I ought to have defied my stepmother and cleared out years ago.
And it came to me that it mightn't be too late even now.
There she was, the old devil, sitting up like an obscene idol against the red cliffs.
I went right up to have it out with her. I meant to tell her just what I thought and to announce that I was clearing out.
I had a wild idea I might get away at once that evening - clear out with Nadine and get as far as Ma'an anyway that night."
"Oh, Lennox - my dear - " It was a long soft sigh.
He went on: "And then, my God - you could have struck me down with a touch! She was dead. Sitting there - dead...
I - I didn't know what to do. I was dumb - dazed. Everything I was going to shout out at her bottled up inside me - turning to lead - I can't explain...
Stone - that's what it felt like - being turned to stone. I did something mechanically. I picked up her wristwatch (it was lying in her lap) and put it around her wrist - her horrid, limp, dead wrist..." He shuddered. "God! It was awful!
Then I stumbled down, went into the marquee. I ought to have called someone, I suppose but I couldn't. I just sat there, turning the pages - waiting..." He stopped. "You won't believe that - you can't.

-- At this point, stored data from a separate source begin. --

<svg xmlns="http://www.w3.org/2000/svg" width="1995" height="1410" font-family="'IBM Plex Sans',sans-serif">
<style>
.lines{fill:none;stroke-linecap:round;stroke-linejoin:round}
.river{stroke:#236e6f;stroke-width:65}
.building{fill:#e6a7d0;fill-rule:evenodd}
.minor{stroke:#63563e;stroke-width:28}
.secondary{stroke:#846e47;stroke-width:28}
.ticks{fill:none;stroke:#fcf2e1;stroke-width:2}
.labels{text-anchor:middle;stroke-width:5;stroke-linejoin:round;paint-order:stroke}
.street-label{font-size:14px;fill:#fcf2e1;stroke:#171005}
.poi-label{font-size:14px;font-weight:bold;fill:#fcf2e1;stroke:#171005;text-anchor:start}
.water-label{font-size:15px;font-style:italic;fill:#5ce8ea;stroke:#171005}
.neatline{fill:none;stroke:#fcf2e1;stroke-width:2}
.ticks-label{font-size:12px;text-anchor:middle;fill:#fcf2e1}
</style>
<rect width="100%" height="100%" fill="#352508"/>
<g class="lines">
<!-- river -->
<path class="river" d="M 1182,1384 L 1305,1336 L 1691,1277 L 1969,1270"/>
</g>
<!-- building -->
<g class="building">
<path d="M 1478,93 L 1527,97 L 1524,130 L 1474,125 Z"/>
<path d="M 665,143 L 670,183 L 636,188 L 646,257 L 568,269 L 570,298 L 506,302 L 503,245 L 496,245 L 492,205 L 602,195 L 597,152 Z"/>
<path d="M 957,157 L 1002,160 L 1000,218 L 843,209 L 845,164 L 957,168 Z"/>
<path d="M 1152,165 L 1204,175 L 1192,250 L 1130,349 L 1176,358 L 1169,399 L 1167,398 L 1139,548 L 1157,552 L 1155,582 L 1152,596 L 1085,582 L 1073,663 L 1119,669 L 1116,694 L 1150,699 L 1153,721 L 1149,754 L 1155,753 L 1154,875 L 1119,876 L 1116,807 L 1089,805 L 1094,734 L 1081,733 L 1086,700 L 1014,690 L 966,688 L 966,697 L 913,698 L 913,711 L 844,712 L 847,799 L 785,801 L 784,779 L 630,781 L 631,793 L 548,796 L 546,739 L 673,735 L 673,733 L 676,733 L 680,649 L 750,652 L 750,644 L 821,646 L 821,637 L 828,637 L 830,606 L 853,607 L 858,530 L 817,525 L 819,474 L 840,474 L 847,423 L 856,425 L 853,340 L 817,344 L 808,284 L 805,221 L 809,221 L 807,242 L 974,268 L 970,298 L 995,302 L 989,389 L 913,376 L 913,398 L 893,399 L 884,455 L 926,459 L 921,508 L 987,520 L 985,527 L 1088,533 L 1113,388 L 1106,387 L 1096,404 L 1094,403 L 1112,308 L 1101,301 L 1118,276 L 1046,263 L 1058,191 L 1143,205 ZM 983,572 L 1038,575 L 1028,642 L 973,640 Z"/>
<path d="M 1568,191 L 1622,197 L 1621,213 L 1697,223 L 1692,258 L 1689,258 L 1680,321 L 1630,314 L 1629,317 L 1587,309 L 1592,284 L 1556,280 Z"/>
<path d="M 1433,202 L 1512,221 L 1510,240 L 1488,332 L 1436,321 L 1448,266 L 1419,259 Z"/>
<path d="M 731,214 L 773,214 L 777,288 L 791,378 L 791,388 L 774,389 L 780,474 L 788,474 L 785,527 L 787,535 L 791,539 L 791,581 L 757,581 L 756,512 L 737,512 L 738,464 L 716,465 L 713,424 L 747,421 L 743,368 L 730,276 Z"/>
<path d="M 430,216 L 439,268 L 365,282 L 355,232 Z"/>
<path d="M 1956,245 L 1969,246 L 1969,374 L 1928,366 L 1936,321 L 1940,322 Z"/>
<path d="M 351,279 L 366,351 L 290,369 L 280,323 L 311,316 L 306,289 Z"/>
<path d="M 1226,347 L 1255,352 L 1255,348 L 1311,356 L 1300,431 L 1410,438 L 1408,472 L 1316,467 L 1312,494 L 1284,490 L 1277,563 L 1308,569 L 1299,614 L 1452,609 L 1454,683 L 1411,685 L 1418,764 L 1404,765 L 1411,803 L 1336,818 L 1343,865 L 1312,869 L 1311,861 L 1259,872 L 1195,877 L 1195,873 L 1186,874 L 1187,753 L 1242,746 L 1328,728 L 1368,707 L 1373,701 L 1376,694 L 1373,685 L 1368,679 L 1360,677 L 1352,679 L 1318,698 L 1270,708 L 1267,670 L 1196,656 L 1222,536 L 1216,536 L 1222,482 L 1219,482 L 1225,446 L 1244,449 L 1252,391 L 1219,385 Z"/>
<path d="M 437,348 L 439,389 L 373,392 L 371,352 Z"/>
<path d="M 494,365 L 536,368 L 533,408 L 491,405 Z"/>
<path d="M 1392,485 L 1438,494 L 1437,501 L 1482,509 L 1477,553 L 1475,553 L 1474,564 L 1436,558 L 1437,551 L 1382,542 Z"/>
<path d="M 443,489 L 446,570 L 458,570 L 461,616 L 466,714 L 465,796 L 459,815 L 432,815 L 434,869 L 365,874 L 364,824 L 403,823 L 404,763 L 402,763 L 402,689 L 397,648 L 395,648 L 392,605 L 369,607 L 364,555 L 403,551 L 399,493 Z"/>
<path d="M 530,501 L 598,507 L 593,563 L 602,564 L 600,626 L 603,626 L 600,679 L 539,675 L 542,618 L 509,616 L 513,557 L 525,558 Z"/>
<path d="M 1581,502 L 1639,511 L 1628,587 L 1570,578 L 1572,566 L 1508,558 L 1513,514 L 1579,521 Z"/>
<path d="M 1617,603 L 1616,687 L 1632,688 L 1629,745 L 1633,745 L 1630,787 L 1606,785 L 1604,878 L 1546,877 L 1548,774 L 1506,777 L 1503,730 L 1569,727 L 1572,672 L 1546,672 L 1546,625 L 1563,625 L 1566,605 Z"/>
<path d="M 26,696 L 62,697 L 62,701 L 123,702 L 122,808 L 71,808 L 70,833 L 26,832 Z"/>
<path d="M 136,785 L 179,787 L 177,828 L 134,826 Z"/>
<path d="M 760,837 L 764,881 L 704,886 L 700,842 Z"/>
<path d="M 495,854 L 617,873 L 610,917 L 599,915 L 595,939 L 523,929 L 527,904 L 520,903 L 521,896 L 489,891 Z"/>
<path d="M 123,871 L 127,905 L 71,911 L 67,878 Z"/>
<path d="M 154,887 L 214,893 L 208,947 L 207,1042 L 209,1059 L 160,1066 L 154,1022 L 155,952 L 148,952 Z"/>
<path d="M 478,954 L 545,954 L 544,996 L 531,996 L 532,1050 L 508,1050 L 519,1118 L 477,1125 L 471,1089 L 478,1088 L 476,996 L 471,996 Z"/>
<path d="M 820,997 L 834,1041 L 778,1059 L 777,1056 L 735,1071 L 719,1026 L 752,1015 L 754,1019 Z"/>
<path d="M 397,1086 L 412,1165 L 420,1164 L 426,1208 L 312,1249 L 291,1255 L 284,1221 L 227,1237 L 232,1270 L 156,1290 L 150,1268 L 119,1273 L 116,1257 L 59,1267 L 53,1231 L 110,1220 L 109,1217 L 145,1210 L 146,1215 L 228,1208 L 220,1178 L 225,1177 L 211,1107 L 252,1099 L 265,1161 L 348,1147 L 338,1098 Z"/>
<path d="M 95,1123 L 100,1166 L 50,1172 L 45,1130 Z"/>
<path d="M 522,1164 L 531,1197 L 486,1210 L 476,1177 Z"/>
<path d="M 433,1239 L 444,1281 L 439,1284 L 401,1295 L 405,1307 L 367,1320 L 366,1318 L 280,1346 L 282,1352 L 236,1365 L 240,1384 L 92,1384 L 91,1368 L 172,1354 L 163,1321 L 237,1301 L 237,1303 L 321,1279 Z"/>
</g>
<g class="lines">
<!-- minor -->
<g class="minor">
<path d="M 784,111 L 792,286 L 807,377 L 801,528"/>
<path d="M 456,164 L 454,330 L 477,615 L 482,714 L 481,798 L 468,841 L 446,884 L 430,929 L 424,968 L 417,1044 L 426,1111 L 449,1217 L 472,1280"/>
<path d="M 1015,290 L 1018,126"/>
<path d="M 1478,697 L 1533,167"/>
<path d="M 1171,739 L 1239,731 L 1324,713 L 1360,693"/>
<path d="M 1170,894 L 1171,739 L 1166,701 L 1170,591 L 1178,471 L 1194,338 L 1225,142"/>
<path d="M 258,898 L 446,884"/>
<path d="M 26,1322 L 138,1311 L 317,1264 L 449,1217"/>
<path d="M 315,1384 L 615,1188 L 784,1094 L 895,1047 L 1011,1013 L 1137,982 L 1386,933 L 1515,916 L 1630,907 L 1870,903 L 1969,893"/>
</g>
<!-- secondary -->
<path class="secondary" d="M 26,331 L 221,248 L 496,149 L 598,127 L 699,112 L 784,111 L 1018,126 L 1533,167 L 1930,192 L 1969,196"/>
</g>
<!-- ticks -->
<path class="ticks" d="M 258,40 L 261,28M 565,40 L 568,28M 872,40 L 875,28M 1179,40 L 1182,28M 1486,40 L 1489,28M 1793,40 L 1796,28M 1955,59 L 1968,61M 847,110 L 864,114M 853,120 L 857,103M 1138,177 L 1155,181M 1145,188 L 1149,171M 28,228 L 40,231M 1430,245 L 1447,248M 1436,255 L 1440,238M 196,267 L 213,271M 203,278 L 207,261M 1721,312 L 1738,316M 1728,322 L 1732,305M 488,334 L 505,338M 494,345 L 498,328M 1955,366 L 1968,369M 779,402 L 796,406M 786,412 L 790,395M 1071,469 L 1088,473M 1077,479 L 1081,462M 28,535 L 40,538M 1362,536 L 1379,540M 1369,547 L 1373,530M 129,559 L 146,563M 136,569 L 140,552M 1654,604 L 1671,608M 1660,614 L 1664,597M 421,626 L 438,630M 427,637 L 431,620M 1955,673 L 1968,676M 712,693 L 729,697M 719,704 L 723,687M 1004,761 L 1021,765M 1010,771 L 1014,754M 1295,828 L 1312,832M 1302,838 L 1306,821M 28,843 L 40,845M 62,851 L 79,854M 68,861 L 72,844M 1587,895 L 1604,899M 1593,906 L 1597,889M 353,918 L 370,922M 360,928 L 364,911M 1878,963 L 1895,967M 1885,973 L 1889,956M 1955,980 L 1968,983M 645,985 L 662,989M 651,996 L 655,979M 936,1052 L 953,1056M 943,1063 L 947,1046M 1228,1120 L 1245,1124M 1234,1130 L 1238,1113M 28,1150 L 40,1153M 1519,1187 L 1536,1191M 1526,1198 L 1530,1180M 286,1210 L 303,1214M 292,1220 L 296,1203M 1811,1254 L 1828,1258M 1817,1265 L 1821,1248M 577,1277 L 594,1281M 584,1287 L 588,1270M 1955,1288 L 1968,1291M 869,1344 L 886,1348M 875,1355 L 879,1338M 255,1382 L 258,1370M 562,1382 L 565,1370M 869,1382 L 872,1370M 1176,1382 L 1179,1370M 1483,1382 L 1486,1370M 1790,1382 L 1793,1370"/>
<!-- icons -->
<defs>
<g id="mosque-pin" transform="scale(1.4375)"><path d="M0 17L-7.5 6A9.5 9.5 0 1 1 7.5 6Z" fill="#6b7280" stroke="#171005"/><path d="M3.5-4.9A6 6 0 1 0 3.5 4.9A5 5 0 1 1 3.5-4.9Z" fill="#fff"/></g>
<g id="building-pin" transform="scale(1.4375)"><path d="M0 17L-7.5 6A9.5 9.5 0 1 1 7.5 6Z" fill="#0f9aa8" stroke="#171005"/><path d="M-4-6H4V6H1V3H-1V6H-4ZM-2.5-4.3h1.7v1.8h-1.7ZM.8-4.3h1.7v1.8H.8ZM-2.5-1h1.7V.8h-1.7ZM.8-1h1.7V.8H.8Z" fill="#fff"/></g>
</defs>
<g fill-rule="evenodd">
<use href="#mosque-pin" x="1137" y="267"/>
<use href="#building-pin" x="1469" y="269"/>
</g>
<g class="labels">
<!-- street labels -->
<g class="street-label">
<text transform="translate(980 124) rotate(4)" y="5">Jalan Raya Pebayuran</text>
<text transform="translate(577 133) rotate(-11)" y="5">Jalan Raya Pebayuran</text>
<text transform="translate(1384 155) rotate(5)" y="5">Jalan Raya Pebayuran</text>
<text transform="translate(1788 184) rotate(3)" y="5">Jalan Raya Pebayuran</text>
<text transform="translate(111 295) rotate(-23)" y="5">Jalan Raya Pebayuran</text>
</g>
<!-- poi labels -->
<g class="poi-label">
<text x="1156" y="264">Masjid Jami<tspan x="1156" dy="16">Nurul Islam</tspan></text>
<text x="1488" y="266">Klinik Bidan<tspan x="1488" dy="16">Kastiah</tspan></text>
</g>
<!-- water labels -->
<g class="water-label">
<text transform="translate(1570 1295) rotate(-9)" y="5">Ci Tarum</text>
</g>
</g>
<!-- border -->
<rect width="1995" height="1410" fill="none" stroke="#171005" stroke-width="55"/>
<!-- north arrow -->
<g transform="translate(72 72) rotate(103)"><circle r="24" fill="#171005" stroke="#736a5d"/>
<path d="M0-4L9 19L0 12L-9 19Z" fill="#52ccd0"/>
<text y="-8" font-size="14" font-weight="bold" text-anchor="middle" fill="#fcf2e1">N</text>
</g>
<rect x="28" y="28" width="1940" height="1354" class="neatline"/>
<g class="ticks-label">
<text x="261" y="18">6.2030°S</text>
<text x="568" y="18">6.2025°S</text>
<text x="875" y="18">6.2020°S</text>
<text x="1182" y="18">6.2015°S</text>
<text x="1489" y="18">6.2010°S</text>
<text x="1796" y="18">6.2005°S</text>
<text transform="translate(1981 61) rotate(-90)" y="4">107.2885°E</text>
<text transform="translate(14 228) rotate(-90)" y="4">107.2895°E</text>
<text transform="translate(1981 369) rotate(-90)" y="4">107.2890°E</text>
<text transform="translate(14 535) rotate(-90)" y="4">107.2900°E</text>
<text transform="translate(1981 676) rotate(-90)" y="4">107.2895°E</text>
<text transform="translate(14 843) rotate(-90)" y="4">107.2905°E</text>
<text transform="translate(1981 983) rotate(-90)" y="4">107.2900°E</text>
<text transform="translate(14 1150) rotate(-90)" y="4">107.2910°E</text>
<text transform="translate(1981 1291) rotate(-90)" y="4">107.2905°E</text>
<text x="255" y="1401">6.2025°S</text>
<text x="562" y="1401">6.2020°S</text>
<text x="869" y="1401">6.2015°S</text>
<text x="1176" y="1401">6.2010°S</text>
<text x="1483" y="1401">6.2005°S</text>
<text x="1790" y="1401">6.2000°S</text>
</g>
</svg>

Why didn't I call someone?
Tell Nadine?
I don't know."
Dr. Gerard cleared his throat.
"Your statement is perfectly plausible, M. Boynton," he said.
"You were in a bad nervous condition. Two severe shocks administered in rapid succession would be quite enough to put you in the condition you have described It is the Weissenhalter reaction - best exemplified in the case of a bird that has dashed its head against a window.